Learning about bias is important because biases are attitudes that are learned. Children learn identity politics at an early age. In most cases, this socialization is unconscious from all the stimuli children are exposed to. The impact on people’s behaviors, attitudes, and values is imprinted before we even understand these concepts.
What It May Look Like
Anti-bias education purports that individuals' personal and cultural identity is a factor in their daily lives. The impact of culture and differences on communication is revealed when individuals are accomplishing something together but never realize that the differences in culture can lead to biases. Recognizing, acknowledging, and addressing bias and discrimination within ourselves, others, and institutions can be critical to anti-bias education. The focus is to explore ways to address bias and prejudice through awareness, intervention, and personal action. Relationship building adds to the academic setting and the social-emotional development that is needed to create equity.
Race is usually the focus of anti-bias training. It is a highly important but uncomfortable conversation for many individuals. Defensiveness, guilt, fear, and anxiety can be the reactions. If there are never opportunities for co-workers and others to engage in these tough conversations about race, then forget about the elephant in the room. We create a poisonous gas that no one can identify, yet we all suffer from it. Dialogue about privilege is also an uncomfortable conversation, but it is a reality that impacts the biases that many of us share.

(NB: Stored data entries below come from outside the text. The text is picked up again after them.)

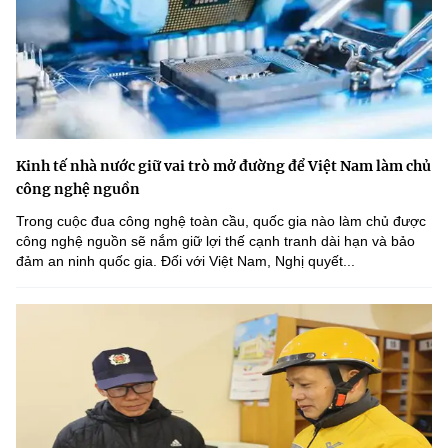
Kinh tế nhà nước giữ vai trò mở đường để Việt Nam làm chủ
công nghệ nguồn
Trong cuộc đua công nghệ toàn cầu, quốc gia nào làm chủ được
công nghệ nguồn sẽ nắm giữ lợi thế cạnh tranh dài hạn và bảo
đảm an ninh quốc gia. Đối với Việt Nam, Nghị quyết...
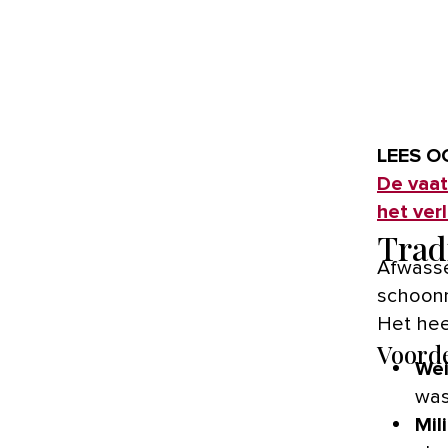
LEES O
De vaat
het ver
Trad
Afwasse
schoonm
Het hee
Voorde
Wei
was
Mil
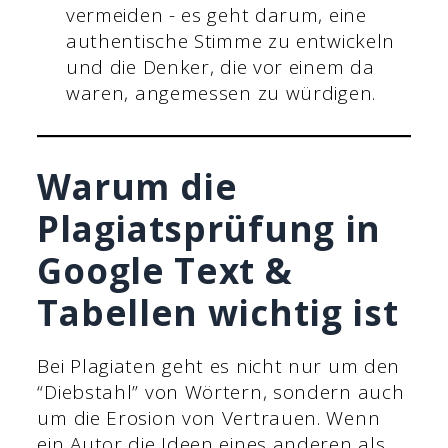
vermeiden - es geht darum, eine
authentische Stimme zu entwickeln
und die Denker, die vor einem da
waren, angemessen zu würdigen.
Warum die
Plagiatsprüfung in
Google Text &
Tabellen wichtig ist
Bei Plagiaten geht es nicht nur um den
“Diebstahl” von Wörtern, sondern auch
um die Erosion von Vertrauen. Wenn
ein Autor die Ideen eines anderen als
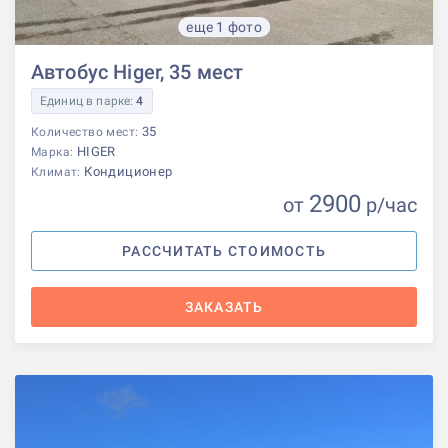
еще 1 фото
Автобус Higer, 35 мест
Единиц в парке:
4
35
Количество мест:
HIGER
Марка:
Кондиционер
Климат:
2900
от
р
/час
РАССЧИТАТЬ СТОИМОСТЬ
ЗАКАЗАТЬ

Anti-Bias Education Is Continuous
Changing attitudes is a difficult task, but fostering an environment where employees feel a sense of belonging is crucial to the success of any environment. Training can help individuals and organizations identify and overcome unwanted feelings with regard to race, gender, or even sexual orientation. Training is not a one-stop shop, and education should be an ongoing process. Studies have shown that training outcomes are often short-lived at best. No trainer or consultant should sell you on the idea that one training can solve biases in the workplace.
Starting and continuing the conversation, and having the courage to be open and transparent about race, gender, and stereotypes, and for participants to leave hearing perspectives that they have never heard before or been in a serious dialogue with, is the goal of this conversation. Society's inequalities are only relevant to those that are affected. We are only responsible and accountable for our own actions. But those actions can be hurtful and insensitive to others when ignorance of our own viewpoints and cultures surfaces.
Once again, it is about relationship building and trust and not about opposing people’s views or backgrounds. Communication is about furthering relationships and providing for our needs and wants. We can only grow if we are willing to challenge the things, we have been taught that contradict our democratic values as a nation.